Why do you play chess?
Oh! Lots of reasons. An intellectual buzz, testing my limits, love of the game, money. Bobby Fischer once said he played because he enjoyed smashing the other guy's ego. To be honest I'm not always sure why I play. Sometimes I just enjoy it.

Were you surprised to be asked to play for England in the European Team Championships this year?
Yes, totally shocked! The last time I played for England was in Reykjavik, 1990 when I was a much stronger player than I am now. I'm a little out of practice these days and my health is poor (in 2002 I was diagnosed with a rare arthritic type condition known as scleroderma). Quite a few players are above me on the rating list but for various reasons none of them made themselves available for selection. So off I went to Plovdiv in Bulgaria as part of a five grandmaster team.

Do you make your living playing chess?
Not now. I do various things including stockmarket 'gambling'. I used to spend half the year living out of a suitcase travelling around the world playing tournaments but these days I do more writing and teaching. Apart from a lot of magazine articles I've written two serious chess books, one on the aesthetics of the game and one on the psychology of top players. I do teach, both in schools and privately, and for that purpose I can be contacted through my website: http://www.jlevitt.dircon.co.uk/index.htm

Which adjectives best describe you?
Middle-aged and grizzly.

Do you like living in Suffolk?
I only moved here a few months ago, but so far yes I do. It's nice being able to drive not too far and have lunch at a beautiful riverside pub. It's a fresh, clean environment compared to London and generally people are friendlier and less aggressive. It's nice to have a garden too (we had a flat in London before). I spend half my time in front of a computer screen so it doesn't matter that much to me but all in all it seems a much better place to bring up the Nickopotamus (my son Nicholas is 17 months old). My wife prefers it here too.

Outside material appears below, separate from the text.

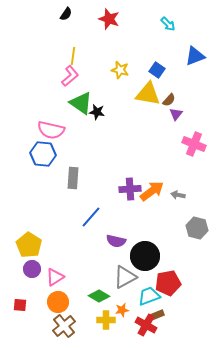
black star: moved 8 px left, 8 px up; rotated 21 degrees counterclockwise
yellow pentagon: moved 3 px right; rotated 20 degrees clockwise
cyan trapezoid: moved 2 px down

Would you encourage little Nicholas to become a Grandmaster chess player?
If he chooses to strive in that direction I'll be more than happy to help but I'm not intending to push him. A little chess is probably good for everybody, but a life of chess is only for those with their heads geared a certain way.

Where's your favourite spot in Suffolk?
Judging by how often I go there, it must be the two for the price of one counter at my local Kesgrave Tesco.

Is there anything that really annoys you?
Stupid people in positions of power making bad decisions that make the world a worse place. I can understand the motives behind outright corruption so general crassness annoys me more.

Is there a Jonathan Levitt motto or mantra?
I like General Patton's advice to his troops just before battle: ‘The idea boys - is not die for your country, but to have the enemy die for theirs.’ If I were sufficiently confident and arrogant I might share Garry Kasparov's motto: 'If not me then who?'

What gives you the most pleasure?
Curling up on the sofa and watching a good movie, reading an exciting book, humour, good food, cricket, winning at chess, watching Nicholas develop. Life is not as good as it was before I got my medical problems, but there are still plenty of nice moments.